> DATA EXTRACT:

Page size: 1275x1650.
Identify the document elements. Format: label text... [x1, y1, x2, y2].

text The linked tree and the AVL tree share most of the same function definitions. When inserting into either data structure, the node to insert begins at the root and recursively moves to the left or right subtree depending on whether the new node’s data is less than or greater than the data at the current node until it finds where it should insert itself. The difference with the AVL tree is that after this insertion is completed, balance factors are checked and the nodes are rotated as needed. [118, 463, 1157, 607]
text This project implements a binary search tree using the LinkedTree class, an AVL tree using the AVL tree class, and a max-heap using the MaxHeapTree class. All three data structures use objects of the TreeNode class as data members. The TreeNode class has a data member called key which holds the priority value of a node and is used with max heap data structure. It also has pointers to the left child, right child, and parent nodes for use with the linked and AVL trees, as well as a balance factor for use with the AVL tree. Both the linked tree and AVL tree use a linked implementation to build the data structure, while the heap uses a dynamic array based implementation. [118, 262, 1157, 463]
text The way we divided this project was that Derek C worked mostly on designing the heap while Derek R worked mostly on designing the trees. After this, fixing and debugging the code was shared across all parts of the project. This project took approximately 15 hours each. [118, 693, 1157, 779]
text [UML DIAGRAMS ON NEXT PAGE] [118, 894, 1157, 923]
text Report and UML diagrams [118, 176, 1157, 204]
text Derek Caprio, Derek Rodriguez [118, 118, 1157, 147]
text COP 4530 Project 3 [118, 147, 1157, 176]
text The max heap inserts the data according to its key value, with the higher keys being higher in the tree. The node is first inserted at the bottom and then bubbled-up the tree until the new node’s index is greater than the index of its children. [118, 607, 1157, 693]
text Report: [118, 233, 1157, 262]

> TASK DETAILS: Please copy every line of the records above word for word, in the same order.

> SOLUTION:
Page size: 1275x1650.
Identify the document elements. Format: label text... [x1, y1, x2, y2].

text The linked tree and the AVL tree share most of the same function definitions. When inserting into either data structure, the node to insert begins at the root and recursively moves to the left or right subtree depending on whether the new node’s data is less than or greater than the data at the current node until it finds where it should insert itself. The difference with the AVL tree is that after this insertion is completed, balance factors are checked and the nodes are rotated as needed. [118, 463, 1157, 607]
text This project implements a binary search tree using the LinkedTree class, an AVL tree using the AVL tree class, and a max-heap using the MaxHeapTree class. All three data structures use objects of the TreeNode class as data members. The TreeNode class has a data member called key which holds the priority value of a node and is used with max heap data structure. It also has pointers to the left child, right child, and parent nodes for use with the linked and AVL trees, as well as a balance factor for use with the AVL tree. Both the linked tree and AVL tree use a linked implementation to build the data structure, while the heap uses a dynamic array based implementation. [118, 262, 1157, 463]
text The way we divided this project was that Derek C worked mostly on designing the heap while Derek R worked mostly on designing the trees. After this, fixing and debugging the code was shared across all parts of the project. This project took approximately 15 hours each. [118, 693, 1157, 779]
text [UML DIAGRAMS ON NEXT PAGE] [118, 894, 1157, 923]
text Report and UML diagrams [118, 176, 1157, 204]
text Derek Caprio, Derek Rodriguez [118, 118, 1157, 147]
text COP 4530 Project 3 [118, 147, 1157, 176]
text The max heap inserts the data according to its key value, with the higher keys being higher in the tree. The node is first inserted at the bottom and then bubbled-up the tree until the new node’s index is greater than the index of its children. [118, 607, 1157, 693]
text Report: [118, 233, 1157, 262]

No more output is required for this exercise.